FT-ICR study on hydrogenation of niobium cluster cations Nbn+ (n=2–15) in seeded supersonic jet and multiple-collision-induced dissociation of NbnHm+ hydrides

Abstract

Hydrogenation of niobium cluster cations Nbn+ (n=2–15) in a seeded supersonic jet of H2/He and multiple-collision-induced dissociation (MCID) of the resulting NbnHm+ hydrides have been studied using a Fourier transform ion cyclotron resonance (FT-ICR) mass spectrometer. The nascent NbnHm+ hydrides trapped in the FT-ICR cell have broad m distributions with no apparent prevalence of odd or even m. A pulse of argon applied to the trapped clusters causes a dramatic squeezing of the initial m distribution (through the collision-induced removal of weakly bound H2 molecules), favoring several particular hydrides for each cluster size n, e.g., Nb7H8+, Nb7H11+, and Nb7H12+ for n=7. The maximum m values of these stable hydrides are close to the stoichiometric composition of NbH2 for the clusters with n<13, and approach that of NbH at larger n. The hydrides observed in our experiments are different from the products of the Nbn++H2 reactions performed in the FT-ICR cell at room temperature, which show only even and strongly n-dependent m values.

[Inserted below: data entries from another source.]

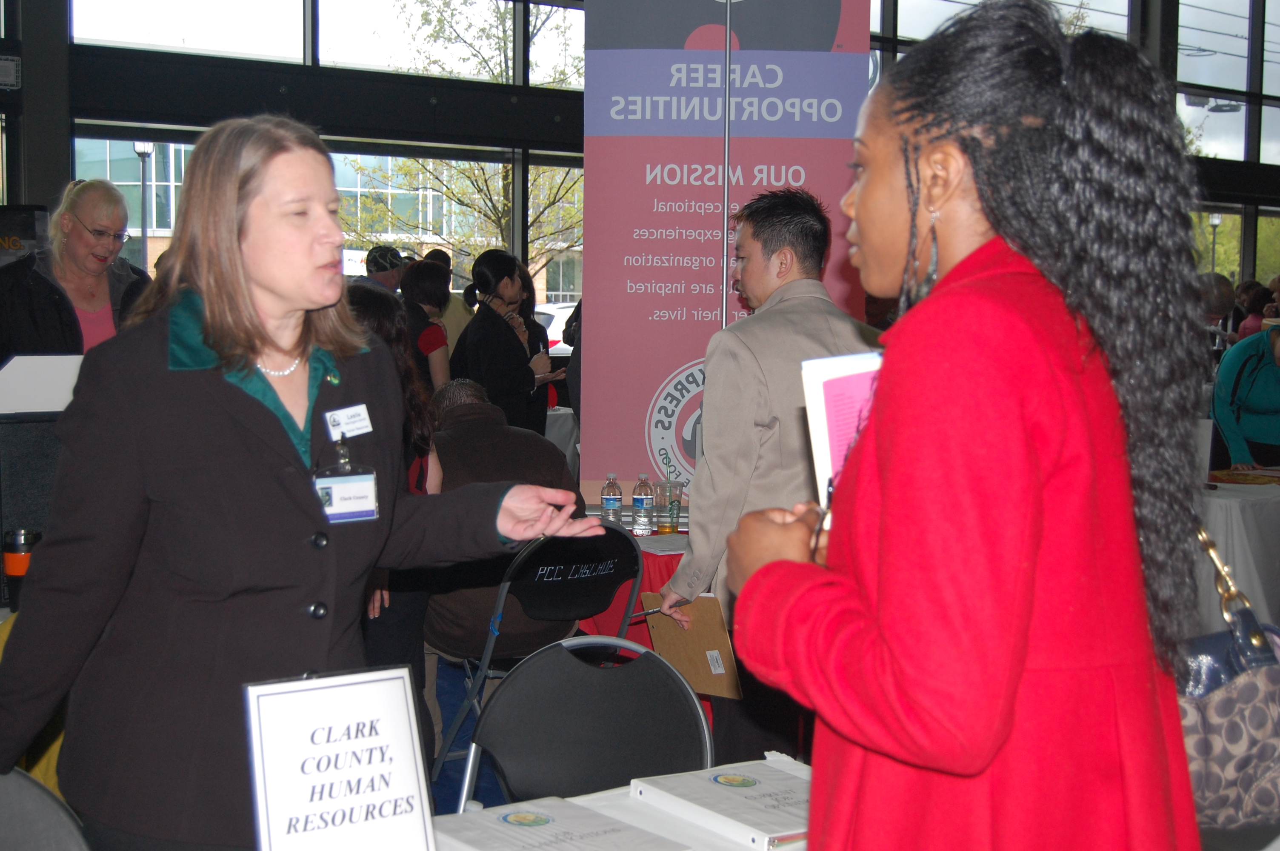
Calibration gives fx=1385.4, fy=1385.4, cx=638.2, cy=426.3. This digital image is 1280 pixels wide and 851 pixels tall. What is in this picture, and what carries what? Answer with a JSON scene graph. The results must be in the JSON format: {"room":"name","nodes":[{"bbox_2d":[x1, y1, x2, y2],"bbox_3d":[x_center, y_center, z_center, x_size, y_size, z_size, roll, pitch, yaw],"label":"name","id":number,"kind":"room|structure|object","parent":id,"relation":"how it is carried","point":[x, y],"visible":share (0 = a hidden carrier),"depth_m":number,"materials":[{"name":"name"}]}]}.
{"room":"event hall","nodes":[
{"label":"event hall","id":0,"kind":"room"},
{"bbox_2d":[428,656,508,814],"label":"floor","id":1,"kind":"structure","parent":0,"point":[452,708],"depth_m":4.82,"materials":[{"name":"blue carpet"}]},
{"bbox_2d":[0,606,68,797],"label":"yellow tablecloth","id":2,"kind":"object","parent":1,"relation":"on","point":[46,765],"visible":0.18,"depth_m":3.21,"materials":[{"name":"yellow fabric"}]},
{"bbox_2d":[1,528,41,610],"bbox_3d":[-1.465,0.342,3.291,0.085,0.193,0.081,-3,6,-33],"label":"tumbler","id":3,"kind":"object","parent":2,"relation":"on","point":[11,544],"visible":0.77,"depth_m":3.26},
{"bbox_2d":[0,355,84,605],"bbox_3d":[-1.616,0.143,3.707,0.618,0.639,0.478,-3,6,-33],"label":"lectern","id":4,"kind":"object","parent":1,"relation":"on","point":[46,442],"visible":0.55,"depth_m":3.56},
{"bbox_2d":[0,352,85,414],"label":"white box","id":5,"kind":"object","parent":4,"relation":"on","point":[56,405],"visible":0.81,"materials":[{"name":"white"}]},
{"bbox_2d":[0,767,92,850],"bbox_3d":[-0.893,0.882,1.784,0.505,0.860,0.524,1,5,0],"label":"folding chair","id":6,"kind":"object","parent":1,"relation":"on","point":[6,802],"visible":0.98,"depth_m":1.90,"materials":[{"name":"grey"}]},
{"bbox_2d":[0,177,149,356],"bbox_3d":[-2.093,-0.250,5.126,0.587,1.256,0.684,2,5,18],"label":"woman","id":7,"kind":"object","parent":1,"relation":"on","point":[84,274],"visible":0.51,"depth_m":5.03},
{"bbox_2d":[0,115,611,850],"bbox_3d":[-0.532,0.332,2.286,0.838,1.523,0.745,-3,6,-33],"label":"woman","id":8,"kind":"object","parent":1,"relation":"on","point":[224,395],"visible":0.95,"depth_m":2.04},
{"bbox_2d":[323,402,373,440],"bbox_3d":[-0.485,-0.004,2.330,0.041,0.055,0.125,4,6,31],"label":"name tag","id":9,"kind":"object","parent":8,"relation":"attached to","point":[361,415],"visible":0.88,"depth_m":2.33,"materials":[{"name":"white plastic"}]},
{"bbox_2d":[357,245,405,293],"bbox_3d":[-1.779,-0.566,9.523,0.515,1.314,0.502,-3,6,-33],"label":"person","id":10,"kind":"object","parent":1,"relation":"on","point":[381,276],"visible":0.27,"depth_m":9.34},
{"bbox_2d":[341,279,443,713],"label":"woman","id":11,"kind":"object","parent":1,"relation":"on","point":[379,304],"visible":0.25,"depth_m":3.96},
{"bbox_2d":[397,258,453,388],"bbox_3d":[-1.257,-0.228,7.812,0.455,1.319,0.514,-3,6,-33],"label":"person","id":12,"kind":"object","parent":1,"relation":"on","point":[432,338],"visible":0.39,"depth_m":7.67},
{"bbox_2d":[427,250,477,350],"bbox_3d":[-1.346,-0.504,9.513,0.516,1.325,0.517,-3,6,-33],"label":"person","id":13,"kind":"object","parent":1,"relation":"on","point":[452,308],"visible":0.27,"depth_m":9.34},
{"bbox_2d":[449,250,554,437],"bbox_3d":[-0.733,-0.194,7.391,0.525,1.387,0.548,-3,6,-33],"label":"woman","id":14,"kind":"object","parent":1,"relation":"on","point":[522,355],"visible":0.7,"depth_m":7.23},
{"bbox_2d":[434,522,644,796],"bbox_3d":[-0.284,0.703,3.990,0.521,0.866,0.528,-3,6,-33],"label":"folding chair","id":15,"kind":"object","parent":1,"relation":"on","point":[582,576],"visible":0.59,"depth_m":3.89,"materials":[{"name":"black"}]},
{"bbox_2d":[421,380,594,668],"bbox_3d":[-0.489,0.397,4.447,0.581,0.974,0.730,-3,6,-33],"label":"man","id":16,"kind":"object","parent":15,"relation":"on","point":[492,415],"visible":0.49,"depth_m":4.25},
{"bbox_2d":[544,405,578,471],"bbox_3d":[-1.041,0.276,9.043,1.238,0.748,1.192,-3,6,-33],"label":"table","id":17,"kind":"object","parent":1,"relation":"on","point":[552,435],"visible":0.18,"depth_m":8.78,"materials":[{"name":"white fabric"}]},
{"bbox_2d":[458,634,715,812],"bbox_3d":[-0.080,0.847,2.396,0.503,0.867,0.563,1,5,2],"label":"folding chair","id":18,"kind":"object","parent":1,"relation":"on","point":[487,715],"visible":0.68,"depth_m":2.53,"materials":[{"name":"black plastic"}]},
{"bbox_2d":[431,758,813,850],"bbox_3d":[-0.092,0.982,1.555,1.885,0.720,1.106,-3,6,-33],"label":"table","id":19,"kind":"object","parent":1,"relation":"on","point":[604,802],"visible":0.3,"depth_m":2.06,"materials":[{"name":"white"}]},
{"bbox_2d":[242,664,439,850],"bbox_3d":[-0.368,0.449,1.727,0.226,0.277,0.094,-3,6,-33],"label":"sign","id":20,"kind":"object","parent":19,"relation":"on","point":[347,743],"visible":1,"depth_m":1.72,"materials":[{"name":"white paper"}]},
{"bbox_2d":[433,794,690,850],"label":"binder","id":21,"kind":"object","parent":19,"relation":"on","point":[507,817],"visible":0.99,"depth_m":1.90,"materials":[{"name":"white plastic"}]},
{"bbox_2d":[628,758,810,850],"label":"binder","id":22,"kind":"object","parent":19,"relation":"on","point":[705,787],"visible":0.87,"depth_m":2.03,"materials":[{"name":"white plastic"}]},
{"bbox_2d":[573,519,691,647],"bbox_3d":[0.144,0.686,4.958,1.251,0.676,1.110,-3,6,-33],"label":"table","id":23,"kind":"object","parent":1,"relation":"on","point":[664,574],"visible":0.13,"depth_m":4.54,"materials":[{"name":"red fabric"}]},
{"bbox_2d":[600,474,622,525],"bbox_3d":[-0.093,0.261,4.732,0.068,0.198,0.068,-3,6,-33],"label":"water bottle","id":24,"kind":"object","parent":23,"relation":"on","point":[617,504],"visible":0.98,"depth_m":4.71,"materials":[{"name":"clear plastic"}]},
{"bbox_2d":[630,474,654,536],"bbox_3d":[0.012,0.268,4.668,0.071,0.206,0.071,-3,6,-33],"label":"water bottle","id":25,"kind":"object","parent":23,"relation":"on","point":[642,504],"visible":0.99,"depth_m":4.64,"materials":[{"name":"clear plastic"}]},
{"bbox_2d":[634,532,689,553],"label":"paper","id":26,"kind":"object","parent":23,"relation":"on","point":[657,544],"visible":0.64,"depth_m":4.53,"materials":[{"name":"white paper"}]},
{"bbox_2d":[656,479,683,534],"bbox_3d":[0.107,0.283,4.729,0.083,0.171,0.083,-3,6,-33],"label":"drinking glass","id":27,"kind":"object","parent":23,"relation":"on","point":[672,510],"visible":0.99,"depth_m":4.70,"materials":[{"name":"clear plastic"}]},
{"bbox_2d":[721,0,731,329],"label":"pole","id":28,"kind":"object","parent":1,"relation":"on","point":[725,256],"visible":0.5,"depth_m":5.16,"materials":[{"name":"silver metal"}]},
{"bbox_2d":[577,0,876,504],"bbox_3d":[0.317,-0.445,5.254,1.155,2.859,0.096,1,5,2],"label":"banner","id":29,"kind":"object","parent":1,"relation":"on","point":[644,403],"visible":0.74,"depth_m":5.20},
{"bbox_2d":[647,188,881,768],"bbox_3d":[0.376,0.267,3.640,0.616,1.713,0.603,-3,6,-33],"label":"man","id":30,"kind":"object","parent":1,"relation":"on","point":[792,256],"visible":0.64,"depth_m":3.44},
{"bbox_2d":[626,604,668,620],"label":"pen","id":31,"kind":"object","parent":30,"relation":"in","point":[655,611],"visible":0.83,"depth_m":3.42,"materials":[{"name":"metal"}]},
{"bbox_2d":[639,594,743,699],"bbox_3d":[0.131,0.524,3.353,0.256,0.229,0.156,4,6,32],"label":"clipboard","id":32,"kind":"object","parent":30,"relation":"in","point":[672,633],"visible":0.76,"depth_m":3.33,"materials":[{"name":"brown"}]},
{"bbox_2d":[707,0,1212,850],"bbox_3d":[0.398,0.341,1.642,0.612,1.608,0.638,-3,6,-33],"label":"woman","id":33,"kind":"object","parent":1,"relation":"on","point":[907,194],"visible":0.99,"depth_m":1.39},
{"bbox_2d":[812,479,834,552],"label":"pen","id":34,"kind":"object","parent":33,"relation":"in","point":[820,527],"visible":0.37,"depth_m":1.57,"materials":[{"name":"black plastic"}]},
{"bbox_2d":[800,351,882,512],"bbox_3d":[0.308,0.030,1.719,0.191,0.218,0.192,-3,6,-33],"label":"folder","id":35,"kind":"object","parent":33,"relation":"in","point":[815,383],"visible":0.33,"depth_m":1.70,"materials":[{"name":"paper"}]},
{"bbox_2d":[1176,525,1279,833],"bbox_3d":[0.772,0.299,1.770,0.372,0.360,0.253,-3,6,-33],"label":"handbag","id":36,"kind":"object","parent":33,"relation":"hanging from","point":[1223,708],"visible":0.56,"depth_m":1.68,"materials":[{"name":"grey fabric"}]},
{"bbox_2d":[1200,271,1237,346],"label":"person","id":37,"kind":"object","parent":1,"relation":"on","point":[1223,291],"visible":0.27,"depth_m":9.94},
{"bbox_2d":[1195,469,1279,631],"bbox_3d":[2.861,0.619,6.298,1.864,0.735,1.230,-3,6,-33],"label":"table","id":38,"kind":"object","parent":1,"relation":"on","point":[1238,512],"visible":0.53,"depth_m":5.61,"materials":[{"name":"white fabric"}]},
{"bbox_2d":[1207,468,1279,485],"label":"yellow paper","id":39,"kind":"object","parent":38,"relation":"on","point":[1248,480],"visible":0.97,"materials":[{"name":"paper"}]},
{"bbox_2d":[1211,314,1279,470],"bbox_3d":[3.319,0.104,7.240,0.655,1.343,0.693,1,5,3],"label":"person","id":40,"kind":"object","parent":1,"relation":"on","point":[1258,378],"visible":0.71,"depth_m":7.15},
{"bbox_2d":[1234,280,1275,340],"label":"person","id":41,"kind":"object","parent":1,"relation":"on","point":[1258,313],"visible":0.24,"depth_m":11.53},
{"bbox_2d":[5,0,1279,319],"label":"window wall","id":42,"kind":"structure","parent":0,"point":[53,179],"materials":[{"name":"clear glass"}]},
{"bbox_2d":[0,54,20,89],"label":"light fixture","id":43,"kind":"object","parent":42,"relation":"attached to","point":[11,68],"visible":0.99,"depth_m":9.09,"materials":[{"name":"black metal"}]},
{"bbox_2d":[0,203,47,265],"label":"sign","id":44,"kind":"object","parent":42,"relation":"attached to","point":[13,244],"visible":0.46,"depth_m":8.27,"materials":[{"name":"black"}]},
{"bbox_2d":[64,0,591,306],"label":"window","id":45,"kind":"structure","parent":42,"relation":"in","point":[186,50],"depth_m":11.46,"materials":[{"name":"glass"}]},
{"bbox_2d":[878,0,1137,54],"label":"window","id":46,"kind":"structure","parent":42,"relation":"in","point":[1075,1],"depth_m":8.85,"materials":[{"name":"clear glass"}]},
{"bbox_2d":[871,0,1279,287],"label":"window","id":47,"kind":"structure","parent":42,"relation":"in","point":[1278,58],"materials":[{"name":"glass"}]},
{"bbox_2d":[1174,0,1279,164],"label":"window","id":48,"kind":"structure","parent":42,"relation":"in","point":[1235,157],"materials":[{"name":"clear glass"}]},
{"label":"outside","id":49,"kind":"structure","parent":0,"visible":0},
{"bbox_2d":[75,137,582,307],"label":"building","id":50,"kind":"structure","parent":49,"point":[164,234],"materials":[{"name":"glass"}]},
{"label":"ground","id":51,"kind":"structure","parent":49,"visible":0},
{"bbox_2d":[132,140,154,266],"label":"street light","id":52,"kind":"object","parent":51,"relation":"on","point":[138,147],"visible":0.41,"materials":[{"name":"metal"}]},
{"bbox_2d":[345,0,585,273],"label":"tree","id":53,"kind":"object","parent":51,"relation":"on","point":[479,190],"visible":0.46,"materials":[{"name":"green plant"}]},
{"bbox_2d":[534,301,575,353],"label":"car","id":54,"kind":"object","parent":51,"relation":"on","point":[559,316],"visible":0.16,"materials":[{"name":"white"}]},
{"bbox_2d":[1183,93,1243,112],"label":"street lamp","id":55,"kind":"object","parent":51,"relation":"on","point":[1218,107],"visible":0.7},
{"bbox_2d":[1207,210,1223,275],"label":"lamp post","id":56,"kind":"object","parent":51,"relation":"on","point":[1215,221],"visible":0.43,"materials":[{"name":"metal"}]}
]}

The MCID of the NbnHm+ clusters occurs through the sequential desorption of H2 molecules yielding NbnH+ and Nbn+ as final dissociation products for odd and even m, respectively. Based on the experiments on the MCID of Nb12H18+, an explanation is suggested for different reactivities of the Nb12+ clusters toward H2 in the ICR and fast-flow-reactor experiments.